# Hello From Newfoundland



## Lyndon (Feb 18, 2008)

Hi every one. I just want you all to know that I love your forum..and I hope that we'll get to know each other soon. I have 2 orange tabbys (Kaiser and Soze) and My gf has a orange tabby(Cinnamon ) and a tabby (Furby). We both are planning on building a house for our selves and the first thing we were going to get are 3 kittys from the local spca animal shelter. Take care!!


----------



## marie73 (Jul 12, 2006)

Welcome!

If you've been around for a bit, you know we're going to need pictures!  


Marie and


----------



## doodlebug (May 13, 2006)

Welcome! Boy that's gonna be a house full of kitties! 

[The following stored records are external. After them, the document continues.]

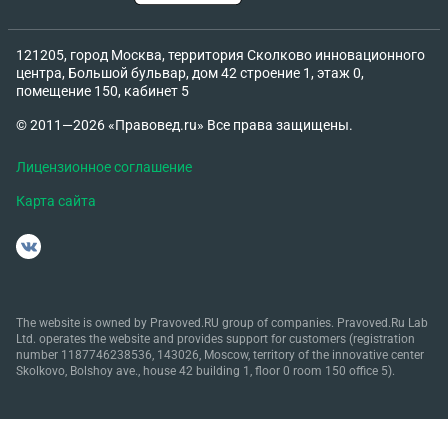
121205, город Москва, территория Сколково инновационного
центра, Большой бульвар, дом 42 строение 1, этаж 0,
помещение 150, кабинет 5
© 2011—2026 «Правовед.ru» Все права защищены.
Лицензионное соглашение
Карта сайта
The website is owned by Pravoved.RU group of companies. Pravoved.Ru Lab
Ltd. operates the website and provides support for customers (registration
number 1187746238536, 143026, Moscow, territory of the innovative center
Skolkovo, Bolshoy ave., house 42 building 1, floor 0 room 150 office 5).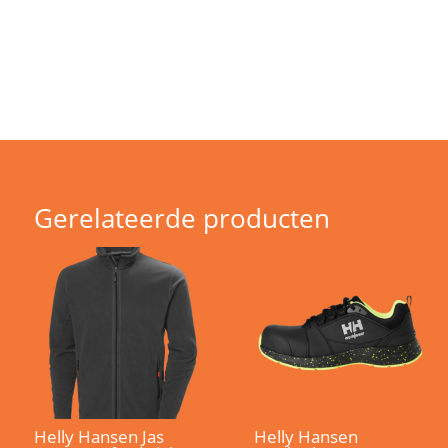
Gerelateerde producten
Helly Hansen Jas
Helly Hansen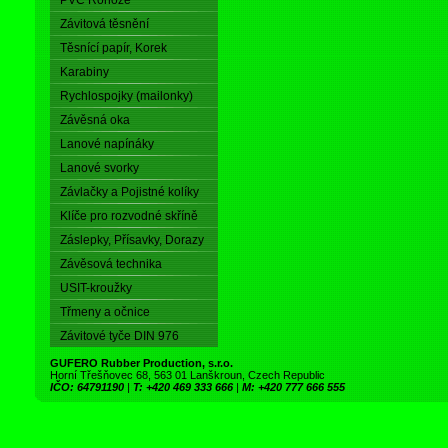
PVC Rohože
Závitová těsnění
Těsnící papír, Korek
Karabiny
Rychlospojky (mailonky)
Závěsná oka
Lanové napínáky
Lanové svorky
Závlačky a Pojistné kolíky
Klíče pro rozvodné skříně
Záslepky, Přísavky, Dorazy
Závěsová technika
USIT-kroužky
Třmeny a očnice
Závitové tyče DIN 976
GUFERO Rubber Production, s.r.o.
Horní Třešňovec 68, 563 01 Lanškroun, Czech Republic
IČO: 64791190
|
T: +420 469 333 666
|
M: +420 777 666 555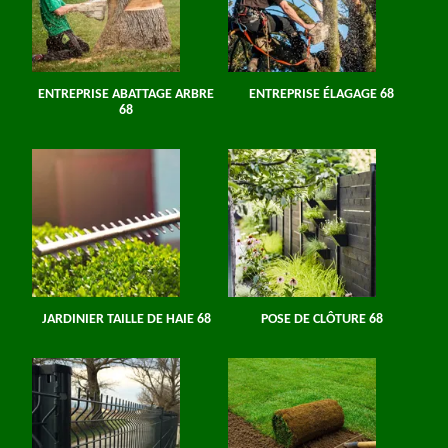
ENTREPRISE ABATTAGE ARBRE
ENTREPRISE ÉLAGAGE 68
68
JARDINIER TAILLE DE HAIE 68
POSE DE CLÔTURE 68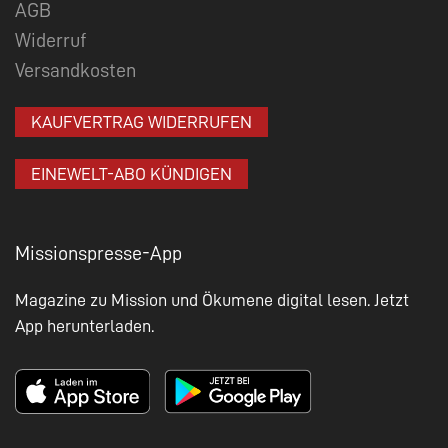
AGB
Widerruf
Versandkosten
KAUFVERTRAG WIDERRUFEN
EINEWELT-ABO KÜNDIGEN
Missionspresse-App
Magazine zu Mission und Ökumene digital lesen. Jetzt
App herunterladen.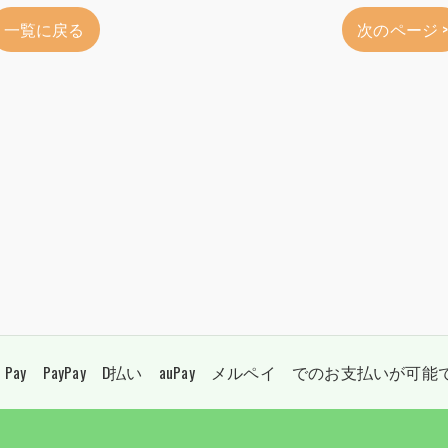
一覧に戻る
次のページ 
 Pay PayPay D払い auPay メルペイ でのお支払いが可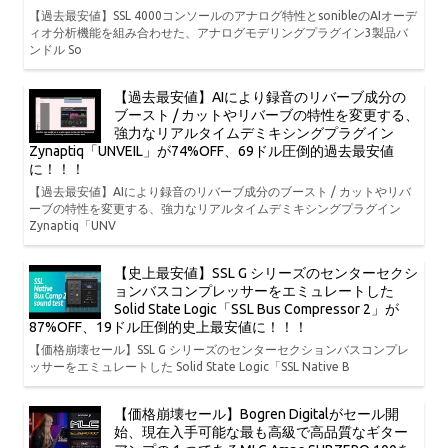
【過去最安値】SSL 4000コンソールのアナログ特性とsonibleのAIオーデ
ィオ分析機能を組み合わせた、アナログモデリングプラグイン3製品バ
ンドル So
【過去最安値】AIにより録音のリバーブ成分の
ブースト / カットやリバーブの特性を変更する、
強力なリアルタイムデミキシングプラグイン
Zynaptiq「UNVEIL」が74%OFF、69ドル圧倒的過去最安値
に！！！
【過去最安値】AIにより録音のリバーブ成分のブースト / カットやリバ
ーブの特性を変更する、強力なリアルタイムデミキシングプラグイン
Zynaptiq「UNV
【史上最安値】SSL G シリーズのセンターセクシ
ョンバスコンプレッサーをエミュレートした
Solid State Logic「SSL Bus Compressor 2」が
87%OFF、19ドル圧倒的史上最安値に！！！
【価格崩壊セール】SSL G シリーズのセンターセクションバスコンプレ
ッサーをエミュレートした Solid State Logic「SSL Native B
【価格崩壊セール】Bogren Digitalがセール開
始、現在入手可能な最も高級で高品質なギター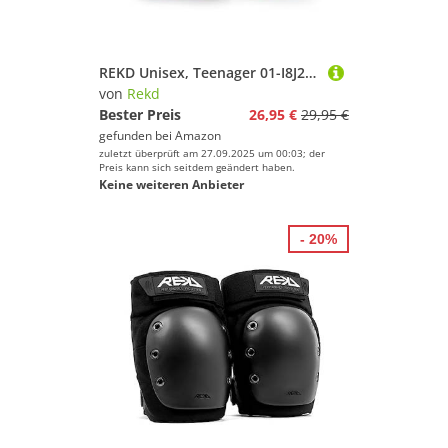
REKD Unisex, Teenager 01-I8J2-F4D8 Schutzset für Skateboard, Erwachsene, Blau, Medium
von
Rekd
Bester Preis
26,95 €
29,95 €
gefunden bei
Amazon
zuletzt überprüft am 27.09.2025 um 00:03; der
Preis kann sich seitdem geändert haben.
Keine weiteren Anbieter
- 20%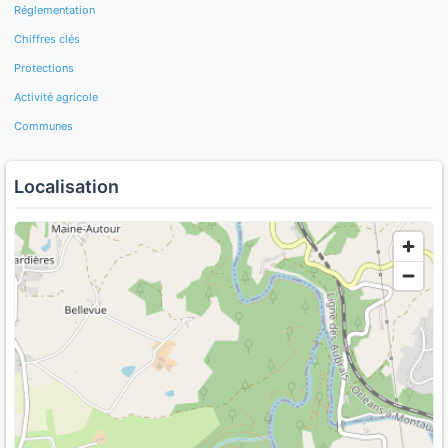
Réglementation
Chiffres clés
Protections
Activité agricole
Communes
Localisation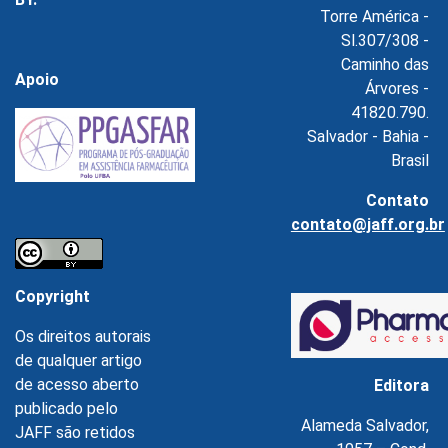
Torre América -
Sl.307/308 -
Caminho das
Apoio
Árvores -
41820.790.
Salvador - Bahia -
Brasil
Contato
contato@jaff.org.br
Copyright
Os direitos autorais
de qualquer artigo
de acesso aberto
Editora
publicado pelo
Alameda Salvador,
JAFF são retidos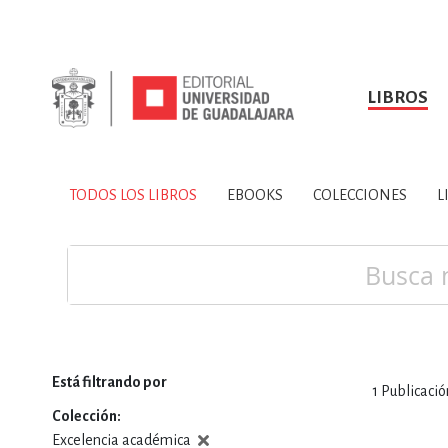
LIBROS
SOBRE NOSOTROS
TODOS LOS LIBROS
HISTORIA
EBOOKS
VINCULA
LIBRO
ARTES
BIO
TODOS LOS LIBROS
EBOOKS
COLECCIONES
L
CIENCIAS DE LA TI
Buscar
Está filtrando por
1
Publicació
CONSULTA, IN
Colección
Excelencia académica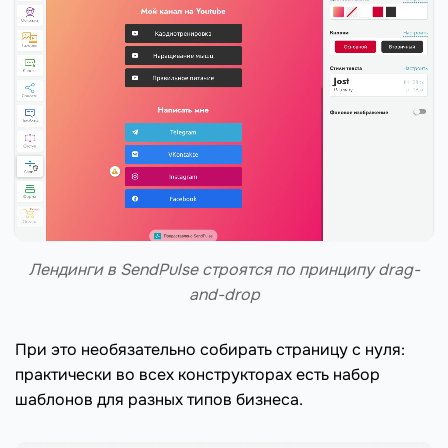
Лендинги в SendPulse строятся по принципу drag-
and-drop
При это необязательно собирать страницу с нуля:
практически во всех конструкторах есть набор
шаблонов для разных типов бизнеса.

Yes...we want pictures...I'm a bit partial to orange tabbies myself :wink:


----------



## DesnBaby (Apr 18, 2004)




----------



## Mitts & Tess (Sep 4, 2004)

You will love it here and learn alot. I did!


----------



## PeaceLoveRescue (Feb 15, 2008)

Ah a fellow Newfoundlander, welcome! How ya gettin on?
And yes pictures are a must


----------



## dmcwlvssr (Apr 24, 2005)

Welcome! looking forward to meeting the gang


----------



## Jeanie (Jun 18, 2003)

Hi, Lyndon! A late but sincere welcome! We're happy to have you join us.


----------



## Ladylefty (Feb 20, 2008)

Welcome Lyndon!


----------